■ INFORMATION PROVIDED

>>>

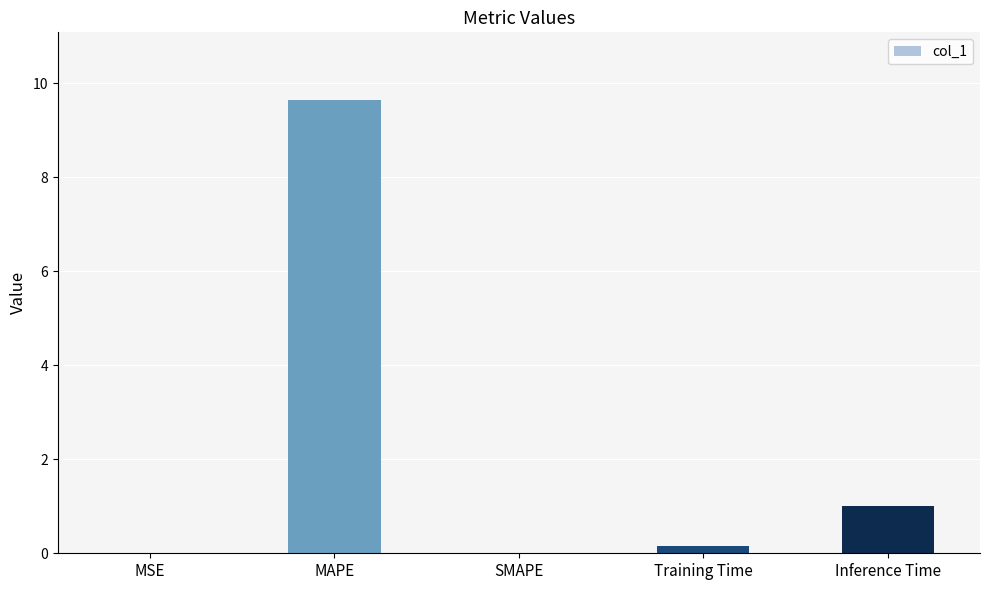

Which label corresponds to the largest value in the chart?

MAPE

<<<
>>>

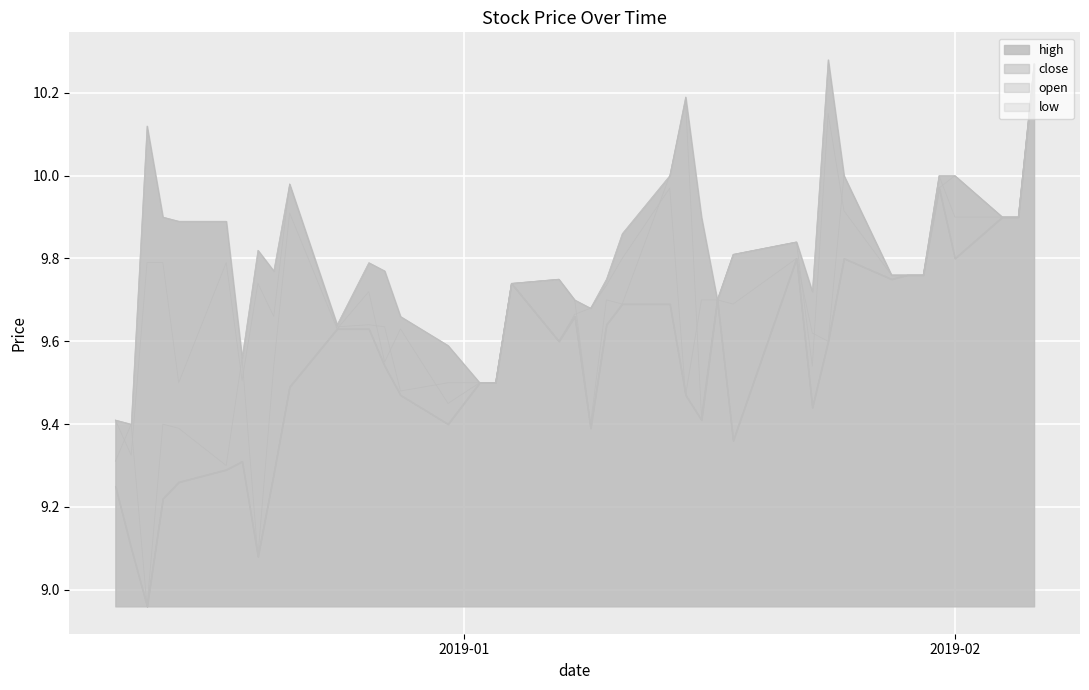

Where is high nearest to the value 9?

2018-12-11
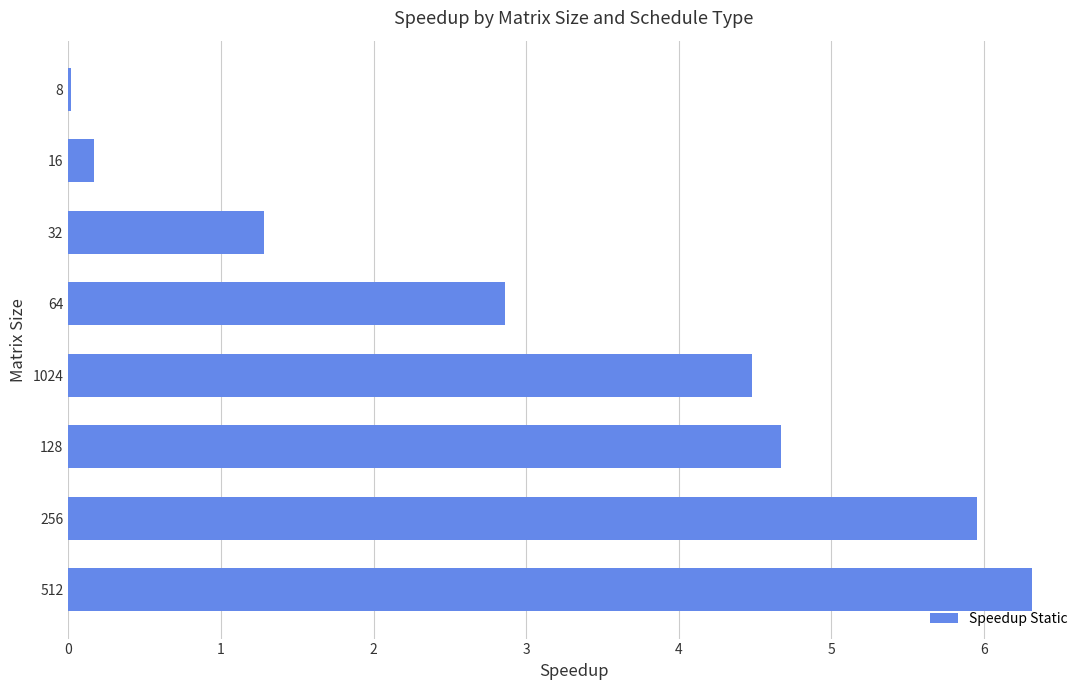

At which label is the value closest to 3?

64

<<<
>>>

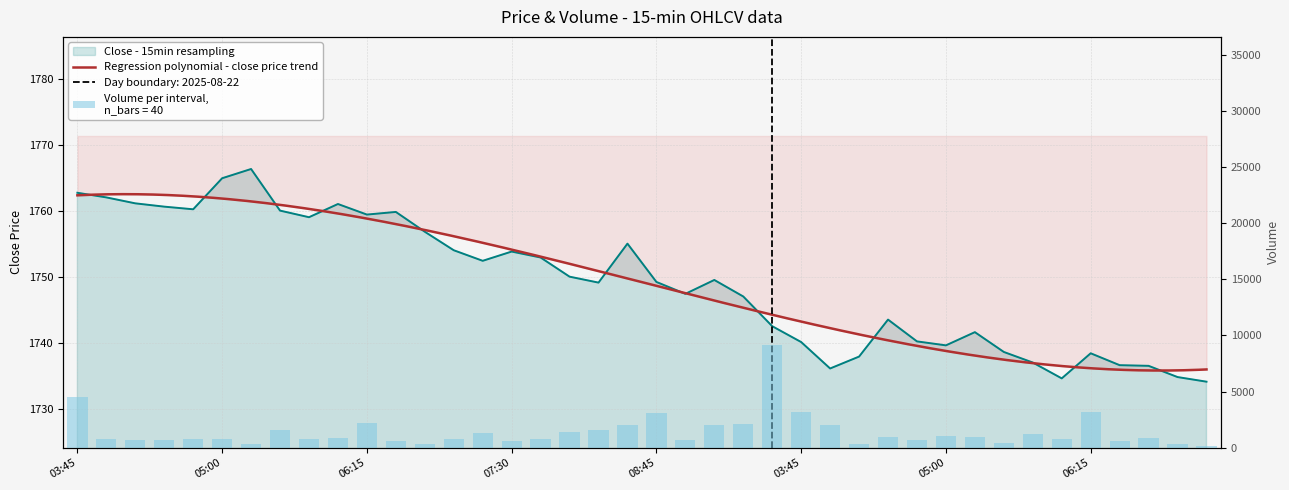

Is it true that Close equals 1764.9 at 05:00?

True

<<<

■ REQUIRED ACTION
Start at the line that has "Where is high nearest to the value 9?" and stop after the line that has "At which label is the value closest to 3?". Output those lines of the records as a JSON list of strings, one string per line, leaving out blank lines and pictures.

■ RESPONSE AREA
[
  "Where is high nearest to the value 9?",
  "2018-12-11",
  "At which label is the value closest to 3?"
]